What Use an Inquiry?

How many times have we heard victims of injustice or incident call for an inquiry to ensure that it “never happens again”?

However, in almost all cases the inquiry, review, commission will lead to recommendations that do not address the root of the problem or they address a problem that doesn’t exist and can actually end up having very negative consequences.

Examples of the former are the various defence reviews that we have had over that last fifteen years all of which we have been told have been carried out to  make sure that our armed services are best placed to deal with present and future challenges. However, in virtually every case they have instead been used to see what more can be sliced from the budget to spend on voter bribes. An example of the latter is the Maxwell pension review which made sweeping recommendations that have lead to the closure of most final salary pension schemes. It has also lead to a drastic reduction in the percentage of pension funds invested in equities which has had a very detrimental on the fortunes of the UK stockmarket.

In virtually all cases and most recently in the Horizon debacle, the root cause is a dishonest political expediency in decision making. One of the most shocking aspects of Horizon is that despite a group of dedicated Parliamentarians banging on about this for nearly twenty years it has taken a TV drama to actually galvanise the Government to address the issue and sort it out. However, one can see the seeds of the next problem in that the hunt is now on for scapegoats and almost certainly there will be further injustices as a result.

We have seen the same sort of dishonesty with the Windrush, Hillsborough, Grenfell, Bloody Sunday and Manchester Arena events. In every situation we see the Establishment actors diving for cover and excusing themselves and then as time passes information comes out that implicates them in one way or the other.

Data pulled from a collection
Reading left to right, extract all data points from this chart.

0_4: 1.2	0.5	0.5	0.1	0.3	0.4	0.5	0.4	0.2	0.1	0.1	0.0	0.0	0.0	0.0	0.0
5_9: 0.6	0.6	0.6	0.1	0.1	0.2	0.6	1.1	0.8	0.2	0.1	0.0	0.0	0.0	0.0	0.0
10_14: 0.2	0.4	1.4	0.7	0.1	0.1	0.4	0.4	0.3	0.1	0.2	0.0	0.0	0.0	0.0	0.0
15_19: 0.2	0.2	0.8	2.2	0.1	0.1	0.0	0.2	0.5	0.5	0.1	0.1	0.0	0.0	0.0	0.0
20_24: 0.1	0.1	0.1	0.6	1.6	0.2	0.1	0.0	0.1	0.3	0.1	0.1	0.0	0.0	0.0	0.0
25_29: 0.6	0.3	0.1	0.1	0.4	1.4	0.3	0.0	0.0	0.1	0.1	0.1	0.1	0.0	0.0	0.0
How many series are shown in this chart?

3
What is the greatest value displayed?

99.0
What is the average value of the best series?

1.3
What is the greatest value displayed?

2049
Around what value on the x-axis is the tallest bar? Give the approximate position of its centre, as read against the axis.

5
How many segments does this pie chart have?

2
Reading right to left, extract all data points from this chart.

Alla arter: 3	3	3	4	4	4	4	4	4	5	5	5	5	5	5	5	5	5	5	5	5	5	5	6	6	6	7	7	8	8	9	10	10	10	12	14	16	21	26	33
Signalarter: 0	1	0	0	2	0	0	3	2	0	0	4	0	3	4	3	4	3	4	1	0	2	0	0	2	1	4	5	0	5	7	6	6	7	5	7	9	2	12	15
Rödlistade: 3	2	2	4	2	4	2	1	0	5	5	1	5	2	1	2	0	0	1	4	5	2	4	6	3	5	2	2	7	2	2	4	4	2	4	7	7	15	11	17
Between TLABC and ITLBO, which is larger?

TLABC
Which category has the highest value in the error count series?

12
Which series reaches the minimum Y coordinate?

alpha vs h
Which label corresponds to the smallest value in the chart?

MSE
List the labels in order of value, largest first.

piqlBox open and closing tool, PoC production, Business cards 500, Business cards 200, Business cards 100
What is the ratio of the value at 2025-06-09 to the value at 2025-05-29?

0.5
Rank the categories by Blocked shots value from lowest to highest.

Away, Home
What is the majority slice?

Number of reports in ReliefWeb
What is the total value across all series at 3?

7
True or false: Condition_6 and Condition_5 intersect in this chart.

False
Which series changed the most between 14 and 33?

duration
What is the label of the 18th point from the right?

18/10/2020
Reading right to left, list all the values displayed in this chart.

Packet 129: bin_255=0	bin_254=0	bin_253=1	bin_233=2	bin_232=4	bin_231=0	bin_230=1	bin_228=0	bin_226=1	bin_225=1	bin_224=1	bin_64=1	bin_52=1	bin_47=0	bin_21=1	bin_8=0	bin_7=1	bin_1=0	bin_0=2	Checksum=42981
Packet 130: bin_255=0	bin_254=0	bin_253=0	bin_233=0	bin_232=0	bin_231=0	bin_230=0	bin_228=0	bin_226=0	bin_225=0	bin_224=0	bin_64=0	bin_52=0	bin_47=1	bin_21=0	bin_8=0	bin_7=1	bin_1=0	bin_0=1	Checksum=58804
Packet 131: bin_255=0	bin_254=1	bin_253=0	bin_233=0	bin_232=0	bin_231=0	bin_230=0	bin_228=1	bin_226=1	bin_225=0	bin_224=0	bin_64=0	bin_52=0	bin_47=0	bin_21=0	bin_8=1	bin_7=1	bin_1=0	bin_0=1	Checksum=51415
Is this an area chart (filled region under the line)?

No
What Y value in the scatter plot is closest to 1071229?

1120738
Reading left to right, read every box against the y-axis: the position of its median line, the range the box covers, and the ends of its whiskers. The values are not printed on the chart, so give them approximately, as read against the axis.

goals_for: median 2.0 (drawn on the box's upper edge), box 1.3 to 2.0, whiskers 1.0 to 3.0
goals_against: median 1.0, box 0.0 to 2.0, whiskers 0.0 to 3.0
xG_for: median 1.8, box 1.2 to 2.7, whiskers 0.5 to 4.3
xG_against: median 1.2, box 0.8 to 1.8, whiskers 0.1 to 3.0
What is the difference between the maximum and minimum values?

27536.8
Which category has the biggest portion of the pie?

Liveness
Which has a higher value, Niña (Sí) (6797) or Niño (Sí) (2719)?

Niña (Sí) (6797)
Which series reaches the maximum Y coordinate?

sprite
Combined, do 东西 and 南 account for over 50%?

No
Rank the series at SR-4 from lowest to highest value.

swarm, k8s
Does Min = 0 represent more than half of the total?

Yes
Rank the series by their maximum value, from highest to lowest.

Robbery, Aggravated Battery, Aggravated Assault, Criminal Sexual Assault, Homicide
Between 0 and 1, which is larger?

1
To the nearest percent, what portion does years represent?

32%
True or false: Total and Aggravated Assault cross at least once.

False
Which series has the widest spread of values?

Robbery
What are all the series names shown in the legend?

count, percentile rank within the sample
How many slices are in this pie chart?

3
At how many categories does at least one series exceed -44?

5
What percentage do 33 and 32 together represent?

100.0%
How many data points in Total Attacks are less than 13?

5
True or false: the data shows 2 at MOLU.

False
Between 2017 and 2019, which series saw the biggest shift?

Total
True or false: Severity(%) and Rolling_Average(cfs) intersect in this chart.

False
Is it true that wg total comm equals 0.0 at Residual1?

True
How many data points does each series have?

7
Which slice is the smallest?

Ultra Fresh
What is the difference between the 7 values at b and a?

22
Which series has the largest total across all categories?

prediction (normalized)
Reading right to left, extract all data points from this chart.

- Instructions -
1. In the passage about inquiries:
(a) Which review does it give as an example of one that addressed a problem that doesn't exist?
(b) What does it say it finally took to galvanise the Government into addressing Horizon?
(c) Over how many years does it say the various defence reviews have taken place?
2. Reproduce the passage about inquiries word for word, from "However, in almost" through "very negative consequences.".
Rely only on the passage about inquiries, not on the rows.

- Expected outputs -
1.
(a) The Maxwell pension review
(b) A TV drama
(c) The last fifteen years

2.
However, in almost all cases the inquiry, review, commission will lead to recommendations that do not address the root of the problem or they address a problem that doesn’t exist and can actually end up having very negative consequences.